CFLAGS = `pkg-config --cflags $(PKGS)` `pkg-config --cflags lua`
LDFLAGS = `pkg-config --libs $(PKGS)`

UNAME_S := $(shell uname -s)
ifeq ($(UNAME_S),Linux)
    LIBFLAGS = -shared 
    STD = -std=gnu99
endif
ifeq ($(UNAME_S),Darwin)
    STD = 
    LIBFLAGS = -dynamiclib -undefined dynamic_lookup
endif

all: luaharfbuzz.so

luaharfbuzz.o: luaharfbuzz.c
    $(CC) -O2 -fpic $(CFLAGS) $(STD) -c luaharfbuzz.c

luaharfbuzz.so: luaharfbuzz.o
    $(CC) -O2 -fpic $(LDFLAGS) $(LIBFLAGS) -o luaharfbuzz.so luaharfbuzz.o

test: all
    lua harfbuzz_test.lua notonastaliq.ttf "یہ"
deepakjois commented 8 years ago

@michal-h21 I will update the Makefile. I believe you can make a pull request, you just have to make sure you are selecting the right source and destination branches in the Github Pull Request UI.

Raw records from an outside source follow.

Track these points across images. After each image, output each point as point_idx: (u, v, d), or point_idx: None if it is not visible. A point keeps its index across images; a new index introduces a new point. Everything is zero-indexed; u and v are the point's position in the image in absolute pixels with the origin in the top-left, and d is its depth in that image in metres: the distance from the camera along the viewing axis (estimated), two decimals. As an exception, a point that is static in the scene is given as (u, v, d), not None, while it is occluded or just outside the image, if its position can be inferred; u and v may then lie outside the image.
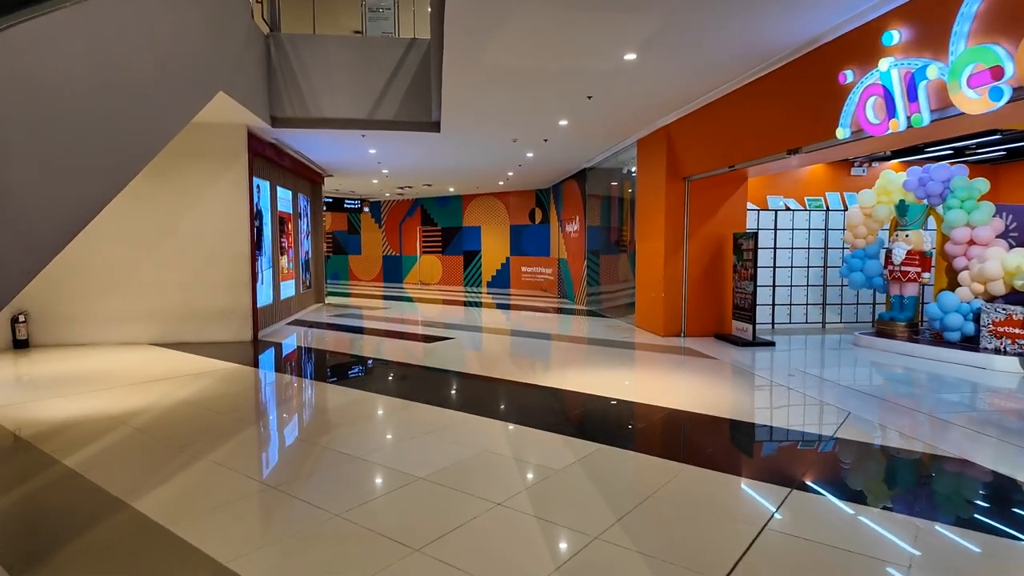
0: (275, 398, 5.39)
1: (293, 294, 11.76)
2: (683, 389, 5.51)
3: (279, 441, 4.15)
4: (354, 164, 12.48)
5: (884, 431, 4.30)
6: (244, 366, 6.69)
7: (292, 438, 4.20)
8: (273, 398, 5.37)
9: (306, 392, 5.68)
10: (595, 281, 12.86)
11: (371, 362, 7.09)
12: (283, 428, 4.47)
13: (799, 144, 5.99)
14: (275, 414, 4.91)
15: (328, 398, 5.42)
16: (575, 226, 13.77)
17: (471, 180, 15.60)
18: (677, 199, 8.55)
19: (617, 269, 12.65)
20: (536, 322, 10.75)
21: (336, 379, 6.26)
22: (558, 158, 11.82)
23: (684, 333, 8.65)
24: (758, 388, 5.74)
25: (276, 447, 4.05)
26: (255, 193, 9.37)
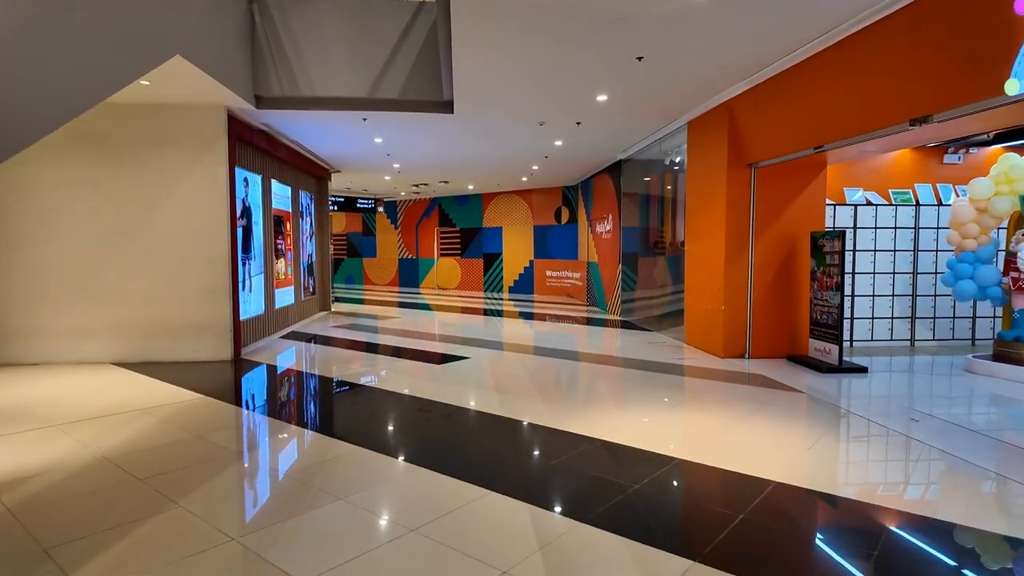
0: (223, 453, 4.04)
1: (292, 302, 10.49)
2: (779, 445, 4.01)
3: (200, 536, 2.78)
4: (361, 157, 11.18)
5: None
6: (208, 398, 5.37)
7: (221, 538, 2.82)
8: (221, 453, 4.02)
9: (268, 444, 4.32)
10: (631, 288, 11.35)
11: (365, 394, 5.72)
12: (214, 511, 3.10)
13: (929, 110, 4.45)
14: (212, 483, 3.55)
15: (294, 456, 4.05)
16: (607, 226, 12.29)
17: (491, 176, 14.22)
18: (741, 190, 7.03)
19: (659, 275, 11.12)
20: (565, 336, 9.29)
21: (314, 421, 4.89)
22: (591, 147, 10.35)
23: (749, 354, 7.11)
24: (875, 439, 4.21)
25: (195, 545, 2.68)
26: (242, 187, 8.10)
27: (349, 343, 8.73)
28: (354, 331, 9.87)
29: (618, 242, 11.54)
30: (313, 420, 4.84)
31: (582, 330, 10.08)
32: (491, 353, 7.62)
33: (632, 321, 10.78)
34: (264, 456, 3.93)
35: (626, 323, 10.62)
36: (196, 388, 5.72)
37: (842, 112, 5.37)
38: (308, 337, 9.24)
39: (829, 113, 5.54)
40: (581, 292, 15.11)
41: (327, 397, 5.68)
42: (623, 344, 8.33)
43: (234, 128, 7.39)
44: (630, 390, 5.60)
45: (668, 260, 10.96)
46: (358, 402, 5.40)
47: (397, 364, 7.00)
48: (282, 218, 10.01)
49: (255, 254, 8.60)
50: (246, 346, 8.02)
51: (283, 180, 10.06)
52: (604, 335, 9.44)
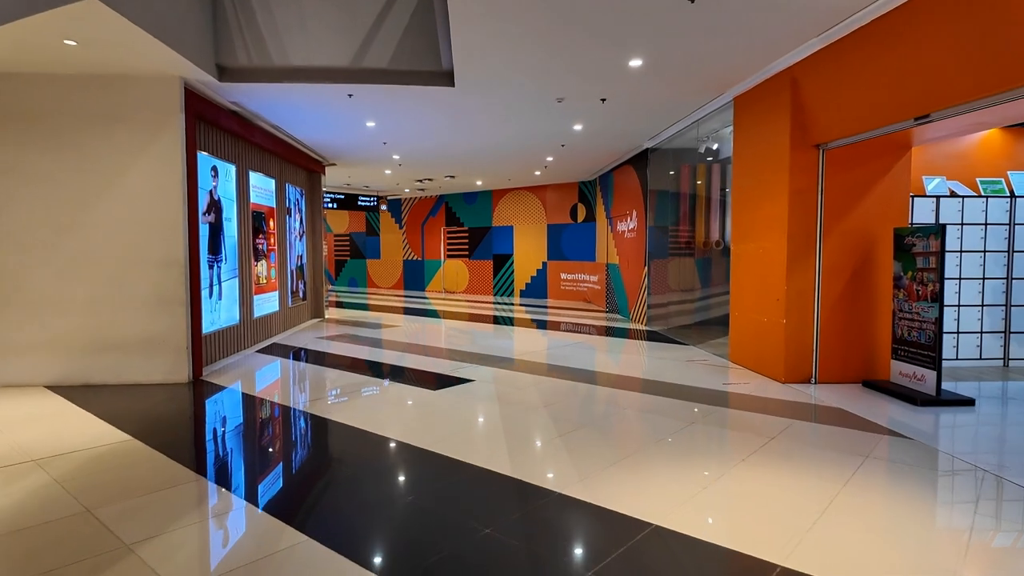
0: (109, 545, 2.83)
1: (276, 309, 9.30)
2: (931, 540, 2.71)
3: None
4: (354, 146, 9.97)
5: None
6: (135, 441, 4.16)
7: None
8: (105, 544, 2.81)
9: (180, 531, 3.09)
10: (660, 294, 10.04)
11: (335, 438, 4.49)
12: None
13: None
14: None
15: (219, 551, 2.82)
16: (631, 224, 10.99)
17: (501, 170, 12.97)
18: (806, 178, 5.72)
19: (694, 279, 9.82)
20: (585, 350, 8.01)
21: (257, 489, 3.67)
22: (615, 133, 9.06)
23: (816, 379, 5.79)
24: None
25: None
26: (208, 177, 6.92)
27: (335, 360, 7.51)
28: (345, 343, 8.66)
29: (644, 242, 10.23)
30: (256, 486, 3.61)
31: (604, 343, 8.79)
32: (499, 374, 6.37)
33: (661, 332, 9.46)
34: (166, 550, 2.70)
35: (654, 334, 9.31)
36: (127, 425, 4.52)
37: (959, 66, 4.05)
38: (290, 351, 8.03)
39: (938, 70, 4.22)
40: (599, 297, 13.82)
41: (286, 444, 4.46)
42: (656, 362, 7.03)
43: (194, 105, 6.20)
44: (680, 432, 4.31)
45: (705, 262, 9.67)
46: (323, 454, 4.17)
47: (386, 391, 5.76)
48: (264, 214, 8.83)
49: (226, 255, 7.42)
50: (212, 363, 6.83)
51: (265, 171, 8.88)
52: (631, 350, 8.14)
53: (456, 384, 5.84)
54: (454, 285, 18.03)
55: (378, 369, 6.80)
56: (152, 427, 4.52)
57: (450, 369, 6.57)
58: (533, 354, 7.58)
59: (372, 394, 5.53)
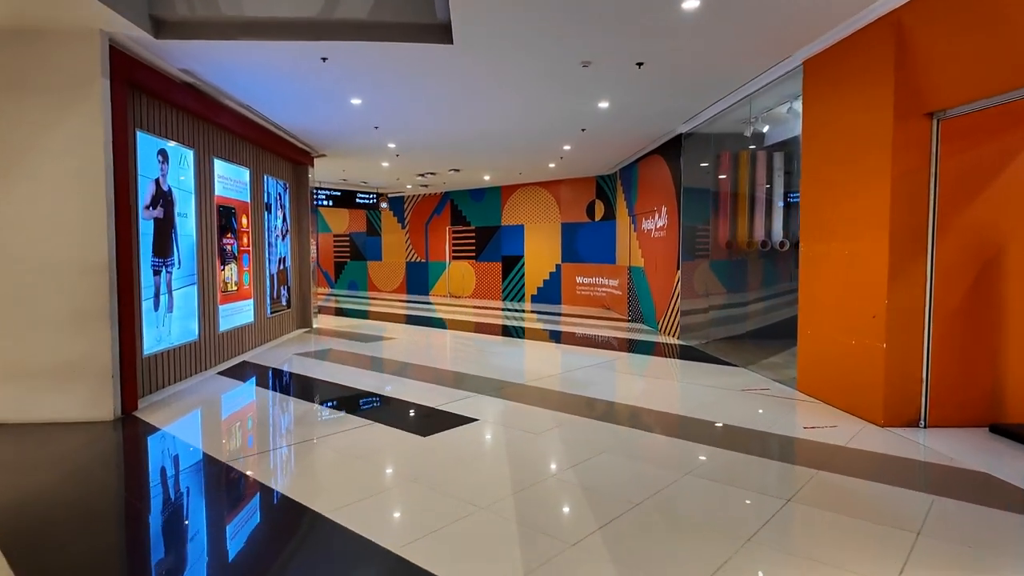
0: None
1: (250, 321, 8.02)
2: None
3: None
4: (341, 130, 8.67)
5: None
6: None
7: None
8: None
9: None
10: (698, 303, 8.66)
11: (276, 530, 3.17)
12: None
13: None
14: None
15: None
16: (660, 221, 9.61)
17: (511, 161, 11.63)
18: (914, 157, 4.34)
19: (740, 285, 8.48)
20: (611, 373, 6.65)
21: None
22: (646, 113, 7.69)
23: (925, 420, 4.40)
24: None
25: None
26: (154, 162, 5.66)
27: (309, 385, 6.21)
28: (327, 362, 7.35)
29: (676, 242, 8.85)
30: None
31: (632, 362, 7.41)
32: (510, 409, 5.02)
33: (698, 348, 8.07)
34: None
35: (690, 351, 7.92)
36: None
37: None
38: (259, 373, 6.74)
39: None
40: (620, 304, 12.43)
41: (217, 523, 3.14)
42: (703, 392, 5.65)
43: (125, 70, 4.91)
44: (776, 519, 2.94)
45: (753, 266, 8.30)
46: (242, 559, 2.84)
47: (360, 436, 4.42)
48: (234, 210, 7.55)
49: (179, 258, 6.14)
50: (157, 391, 5.54)
51: (236, 160, 7.59)
52: (667, 372, 6.76)
53: (454, 426, 4.50)
54: (460, 289, 16.71)
55: (358, 400, 5.47)
56: (31, 500, 3.22)
57: (449, 400, 5.23)
58: (550, 378, 6.22)
59: (340, 443, 4.20)
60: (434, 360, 7.53)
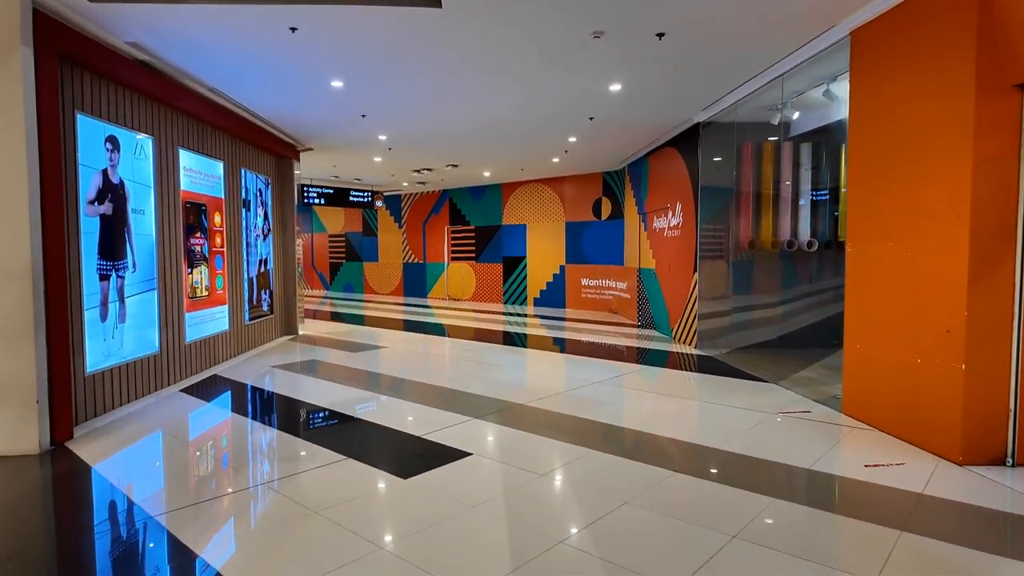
0: None
1: (224, 329, 7.27)
2: None
3: None
4: (324, 119, 7.92)
5: None
6: None
7: None
8: None
9: None
10: (719, 309, 7.90)
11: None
12: None
13: None
14: None
15: None
16: (674, 219, 8.85)
17: (512, 156, 10.87)
18: (1000, 139, 3.58)
19: (768, 289, 7.73)
20: (624, 391, 5.89)
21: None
22: (662, 96, 6.93)
23: (1014, 457, 3.63)
24: None
25: None
26: (99, 150, 4.92)
27: (281, 406, 5.47)
28: (305, 377, 6.61)
29: (693, 242, 8.08)
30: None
31: (647, 376, 6.65)
32: (509, 438, 4.27)
33: (719, 359, 7.31)
34: None
35: (710, 362, 7.16)
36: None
37: None
38: (227, 389, 5.99)
39: None
40: (628, 308, 11.67)
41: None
42: (733, 415, 4.89)
43: (53, 39, 4.17)
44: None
45: (783, 268, 7.55)
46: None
47: (331, 477, 3.66)
48: (204, 207, 6.81)
49: (135, 261, 5.40)
50: (102, 415, 4.79)
51: (206, 151, 6.85)
52: (688, 389, 5.99)
53: (443, 461, 3.74)
54: (459, 292, 15.96)
55: (334, 426, 4.72)
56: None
57: (439, 427, 4.47)
58: (556, 397, 5.46)
59: (302, 488, 3.44)
60: (428, 374, 6.78)
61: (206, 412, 5.20)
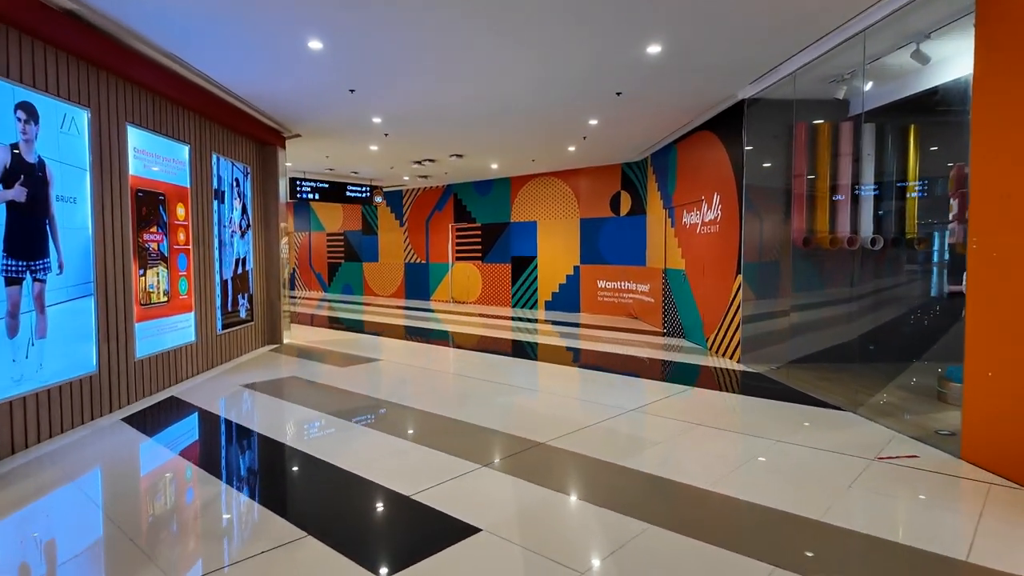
0: None
1: (189, 340, 6.23)
2: None
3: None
4: (307, 94, 6.85)
5: None
6: None
7: None
8: None
9: None
10: (770, 318, 6.79)
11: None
12: None
13: None
14: None
15: None
16: (709, 213, 7.74)
17: (523, 143, 9.79)
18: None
19: (827, 295, 6.65)
20: (665, 419, 4.78)
21: None
22: (705, 63, 5.83)
23: None
24: None
25: None
26: (16, 124, 3.89)
27: (236, 444, 4.41)
28: (277, 401, 5.54)
29: (736, 238, 6.97)
30: None
31: (693, 401, 5.53)
32: (529, 500, 3.19)
33: (772, 376, 6.19)
34: None
35: (761, 381, 6.04)
36: None
37: None
38: (177, 418, 4.93)
39: None
40: (651, 313, 10.56)
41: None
42: (822, 463, 3.77)
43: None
44: None
45: (855, 270, 6.46)
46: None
47: (275, 572, 2.60)
48: (163, 197, 5.76)
49: (60, 260, 4.34)
50: (6, 457, 3.74)
51: (164, 131, 5.80)
52: (749, 419, 4.87)
53: (440, 544, 2.66)
54: (464, 294, 14.88)
55: (296, 482, 3.65)
56: None
57: (436, 481, 3.39)
58: (584, 433, 4.36)
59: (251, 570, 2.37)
60: (426, 396, 5.71)
61: (143, 452, 4.13)
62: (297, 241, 19.66)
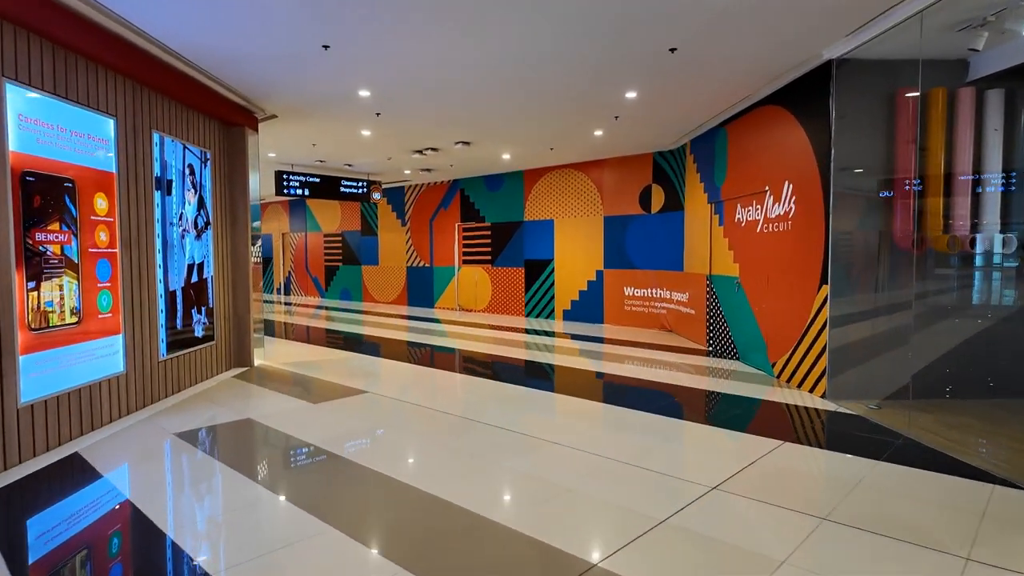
0: None
1: (118, 371, 4.78)
2: None
3: None
4: (265, 47, 5.40)
5: None
6: None
7: None
8: None
9: None
10: (866, 339, 5.27)
11: None
12: None
13: None
14: None
15: None
16: (777, 207, 6.21)
17: (542, 126, 8.31)
18: None
19: (955, 311, 5.14)
20: (779, 514, 3.27)
21: None
22: (794, 8, 4.31)
23: None
24: None
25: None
26: None
27: (126, 549, 2.94)
28: (207, 462, 4.08)
29: (820, 238, 5.43)
30: None
31: (793, 466, 3.99)
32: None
33: (881, 423, 4.65)
34: None
35: (865, 427, 4.51)
36: None
37: None
38: (64, 491, 3.48)
39: None
40: (690, 326, 9.05)
41: None
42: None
43: None
44: None
45: (960, 278, 4.91)
46: None
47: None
48: (69, 183, 4.32)
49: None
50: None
51: (73, 97, 4.37)
52: (887, 510, 3.33)
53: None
54: (471, 301, 13.41)
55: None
56: None
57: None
58: (655, 544, 2.85)
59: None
60: (418, 461, 4.23)
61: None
62: (293, 243, 18.29)
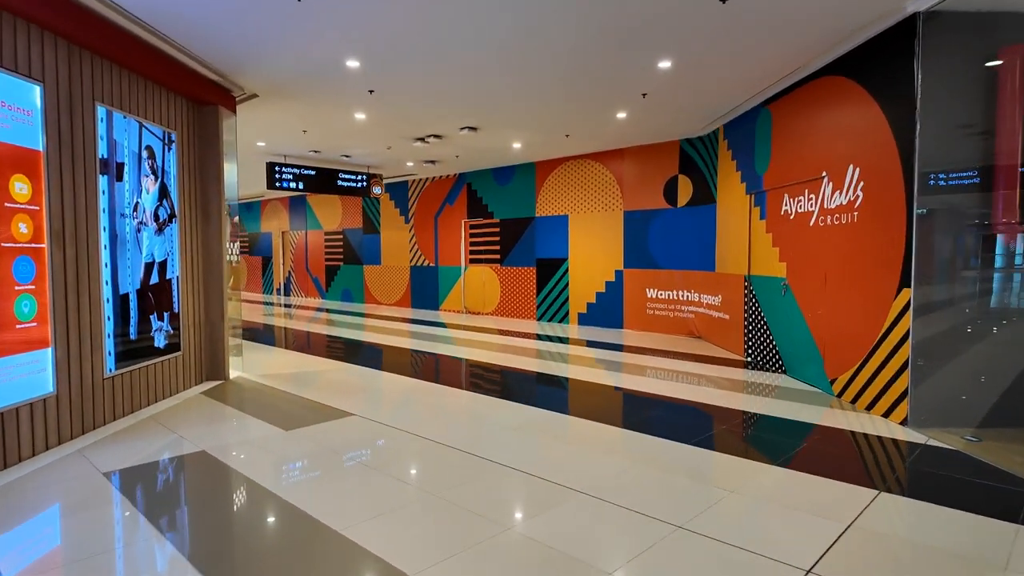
0: None
1: (47, 392, 3.91)
2: None
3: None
4: (250, 14, 4.52)
5: None
6: None
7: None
8: None
9: None
10: (961, 354, 4.30)
11: None
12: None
13: None
14: None
15: None
16: (840, 196, 5.24)
17: (559, 108, 7.39)
18: None
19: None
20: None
21: None
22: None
23: None
24: None
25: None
26: None
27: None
28: (132, 518, 3.20)
29: (902, 231, 4.47)
30: None
31: (906, 535, 3.05)
32: None
33: (987, 461, 3.69)
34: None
35: (968, 467, 3.56)
36: None
37: None
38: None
39: None
40: (724, 333, 8.09)
41: None
42: None
43: None
44: None
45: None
46: None
47: None
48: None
49: None
50: None
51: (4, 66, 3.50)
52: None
53: None
54: (478, 304, 12.51)
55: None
56: None
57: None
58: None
59: None
60: (406, 526, 3.33)
61: None
62: (293, 242, 17.50)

@davidcarlisle Thanks for the pointer. The Harfbuzz API is actually really stable, so it shouldn’t be too problematic to integrate with a slightly older version. But I agree that it would be good to target a TeX package that is included inside TeXLive and uses the Harfbuzz API inside the source tree. It is probably going to be a while though, and by then the Harfbuzz API may be updated again.

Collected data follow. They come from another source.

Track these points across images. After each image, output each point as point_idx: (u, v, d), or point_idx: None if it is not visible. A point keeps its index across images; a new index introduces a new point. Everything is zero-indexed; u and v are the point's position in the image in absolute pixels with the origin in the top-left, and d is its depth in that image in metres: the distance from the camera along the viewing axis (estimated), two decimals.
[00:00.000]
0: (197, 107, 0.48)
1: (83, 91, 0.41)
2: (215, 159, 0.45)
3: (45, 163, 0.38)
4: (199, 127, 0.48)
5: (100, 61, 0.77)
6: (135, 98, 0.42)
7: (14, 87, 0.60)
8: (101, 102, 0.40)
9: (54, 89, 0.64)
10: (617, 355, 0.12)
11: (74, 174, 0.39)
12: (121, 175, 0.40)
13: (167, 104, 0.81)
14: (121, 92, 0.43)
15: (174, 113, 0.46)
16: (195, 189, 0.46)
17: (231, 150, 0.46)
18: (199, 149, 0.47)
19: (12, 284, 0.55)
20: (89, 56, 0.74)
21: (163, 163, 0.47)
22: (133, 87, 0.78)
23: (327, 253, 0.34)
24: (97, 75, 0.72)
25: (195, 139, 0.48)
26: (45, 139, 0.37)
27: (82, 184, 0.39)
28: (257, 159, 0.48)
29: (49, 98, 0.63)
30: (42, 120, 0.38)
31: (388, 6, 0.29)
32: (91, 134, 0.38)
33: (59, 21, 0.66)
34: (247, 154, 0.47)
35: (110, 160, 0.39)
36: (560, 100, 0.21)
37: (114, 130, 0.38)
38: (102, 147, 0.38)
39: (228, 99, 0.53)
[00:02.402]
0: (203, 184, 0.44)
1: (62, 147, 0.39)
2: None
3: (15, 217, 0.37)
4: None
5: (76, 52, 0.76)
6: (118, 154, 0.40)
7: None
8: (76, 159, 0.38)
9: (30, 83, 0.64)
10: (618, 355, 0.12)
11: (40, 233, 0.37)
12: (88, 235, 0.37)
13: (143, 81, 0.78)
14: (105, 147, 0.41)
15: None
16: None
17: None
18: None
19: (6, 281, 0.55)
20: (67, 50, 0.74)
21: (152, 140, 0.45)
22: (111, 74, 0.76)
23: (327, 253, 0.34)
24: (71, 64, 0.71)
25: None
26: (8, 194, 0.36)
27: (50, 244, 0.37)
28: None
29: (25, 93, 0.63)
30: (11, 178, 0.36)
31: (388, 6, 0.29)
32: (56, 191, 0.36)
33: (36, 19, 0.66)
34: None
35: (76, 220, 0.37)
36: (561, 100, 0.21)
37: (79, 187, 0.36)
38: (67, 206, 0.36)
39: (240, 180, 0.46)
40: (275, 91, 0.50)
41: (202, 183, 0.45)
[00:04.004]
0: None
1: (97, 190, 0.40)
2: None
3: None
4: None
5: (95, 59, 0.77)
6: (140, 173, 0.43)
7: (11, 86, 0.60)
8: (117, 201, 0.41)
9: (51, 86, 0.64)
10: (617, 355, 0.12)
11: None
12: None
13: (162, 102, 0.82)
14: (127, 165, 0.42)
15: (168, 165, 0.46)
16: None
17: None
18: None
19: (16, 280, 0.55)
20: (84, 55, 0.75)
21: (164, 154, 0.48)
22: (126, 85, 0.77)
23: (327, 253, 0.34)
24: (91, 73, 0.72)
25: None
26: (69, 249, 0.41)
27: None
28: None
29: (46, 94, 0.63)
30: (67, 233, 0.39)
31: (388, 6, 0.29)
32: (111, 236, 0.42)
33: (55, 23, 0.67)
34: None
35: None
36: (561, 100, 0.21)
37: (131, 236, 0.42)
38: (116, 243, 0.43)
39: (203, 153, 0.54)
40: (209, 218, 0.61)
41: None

deepakjois commented 8 years ago

I have been thinking…it will be better if we approach the problem by decoupling the Harfbuzz bindings to Lua from the modules/packages required to use these bindings in LuaTeX.

I am thinking of focusing on making a good set of bindings for Harfbuzz in Lua as an independent project. This is also something that I can be most efficient on right now, because I don’t really know much about the details of how LuaTeX does node processing. I imagine that if there are good and nicely working bindings to Harfbuzz, people with more expertise on the LuaTeX side of things can better contribute to make it work with LuaTeX.

I have taken the C code I have cobbled together so far and put it in a new project called luaharfbuzz. It’s focus will be to provide a robust and functional set of Harfbuzz bindings for Lua. The plan in the end is to package it in different ways – using luarocks, as part of TeXLive etc.

With luaharfbuzz providing the Harfbuzz bindings, and luaotfload providing font handling and management, I hope it becomes easier for you (or anybody else) to work on incorporating Harfbuzz shaping into LuaTeX.

I am closing this issue. If you have any comments or questions, do open an issue inside luaharfbuzz, and we can discuss it there.